Well, here is an interesting crash that happened at Big Bear, Cessna 172, last week. Young couple on board, he was an Army Chopper pilot. They had just gotten engaged.
t looks almost certainly as if DA, (Density Altitude), was to blame. He took off at dusk, temperatures in the high seventies, and for planning purposes, DA, near 10,000’. There are neon signs at the ends of the runways at Big Bear, which gives the DA. By all accounts, very diligent, Forces pilot, planned well, apparently ticked all the boxes, except……..the POH of the 172 will tell you that at that DA, a 172 will not/barely climb.
He flew straight into the treeline. Both died. Tragic, but he took off, with a zero chance of actually flying out of there. Perhaps a classic case of being so diligent, so well trained, that the very basic was missed
it’s not supposed to be, therefore it cannot be kicks in, leads to a state of denial and prevents from thinking outside the box (or plan, as it were)
Perhaps a classic case of being so diligent
Tragic? Yes, I agree. But “diligent”, I don’t get that. Not doing your performance calculations and/or not leaning on a high DA takeoff proves to me that someone was being negligent here. I mean, it’s not a mechanical failure, the plane behaved like it should, it was no in-flight emergency… if that is not the definition of negligence? And Big Bear is really well known far beyond the local area for its high density altitudes.
Perhaps a classic case of being so diligent, so well trained, that the very basic was missed
No sadly just a serious mistake which cost their lives.
W&B and performance calculations are treated somewhat casually by many pilots including very experienced ones. Now you can get away with that in cool sea level areas like much of Europe.
In Santa Fe I had a takeoff with just me and half fuel on a 8366ft runway that was marginal due to density altitude. Now normally at MTOW and ISA I need 3200 balanced field. It would have been easy to not worry about the calculation because I “know” I am OK. I was but only just when I ran the numbers a few degrees warmer and I would not have been able to depart.

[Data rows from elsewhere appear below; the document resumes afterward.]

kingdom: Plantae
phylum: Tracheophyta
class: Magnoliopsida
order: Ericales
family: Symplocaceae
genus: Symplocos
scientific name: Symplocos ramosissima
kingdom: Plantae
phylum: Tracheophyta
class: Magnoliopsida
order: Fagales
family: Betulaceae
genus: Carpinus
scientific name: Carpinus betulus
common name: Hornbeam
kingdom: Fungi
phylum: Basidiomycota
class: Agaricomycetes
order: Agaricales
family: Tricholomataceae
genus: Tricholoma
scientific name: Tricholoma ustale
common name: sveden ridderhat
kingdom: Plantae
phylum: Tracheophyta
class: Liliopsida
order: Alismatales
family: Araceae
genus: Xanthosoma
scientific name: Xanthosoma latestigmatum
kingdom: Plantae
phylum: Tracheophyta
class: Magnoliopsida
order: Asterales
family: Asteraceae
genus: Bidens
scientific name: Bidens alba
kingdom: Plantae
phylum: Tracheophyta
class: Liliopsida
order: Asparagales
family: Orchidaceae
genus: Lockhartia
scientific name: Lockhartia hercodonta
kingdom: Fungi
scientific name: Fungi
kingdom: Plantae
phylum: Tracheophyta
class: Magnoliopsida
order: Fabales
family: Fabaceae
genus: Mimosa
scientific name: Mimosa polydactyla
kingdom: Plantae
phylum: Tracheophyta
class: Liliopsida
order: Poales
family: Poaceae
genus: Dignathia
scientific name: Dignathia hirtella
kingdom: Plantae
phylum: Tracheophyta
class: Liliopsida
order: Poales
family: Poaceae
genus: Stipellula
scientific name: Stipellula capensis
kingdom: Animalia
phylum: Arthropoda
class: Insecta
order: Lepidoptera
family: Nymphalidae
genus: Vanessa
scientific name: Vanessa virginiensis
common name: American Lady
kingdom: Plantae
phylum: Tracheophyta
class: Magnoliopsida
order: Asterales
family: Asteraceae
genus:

Interesting topic, glad it is so openly discussed.
I’m curious if there is a larger percentage of fatal incidents in mountainous terrain vs flatlands (or not).
Seems that there would be a higher propensity and risk.
Having done more mountain flying recently, I’d say it is at least 2x riskier than flying over flat terrain.
Riding a motorcycle, it was pretty clear for me early on, that the best stance for me to take in traffic was an aggressive one…
Passing cars and making myself active in all situations, I believe made me a lot more visible for other drivers. I’ve experienced almost hitting a biker because I didn’t see them, mainly because they sat in one spot in the lane and expected everyone to treat them like a car… (waiting to get hit).
I’m not old enough or experienced enough to make any comments on the safety of flying, but given all other experiences I’ve had in life, I think a lot of these things occur b/c people are not connected to the task they’re undertaking in the moment.
Kind of like using a knife in the kitchen. Any normal human knows there’s a good chance of being cut, so hey elevate their focus. However, after some time, it can become normal to drop one’s guard, and that’s the moment we get cut. Which then elevates our awareness again.
It sure would be good to have cockpit recordings and be able to listen to exactly what was going on in there with these guys.
It is valuable to learn from.
Also, it has been great taking up some student pilots with me recently. They asked questions that I’d been brushing off, and their questions sparked me to look deeper into my routines, and I’ve changed/added a few more things (MODIS Satellite imagery is one) which really help my situational awareness and flight planning routines.
I think the traditional way of training people is great, but technology sure has brought a lot more to the table, and I wonder if we’re doing all we can to harness and share it.
Thanks for the thought-provoking posts.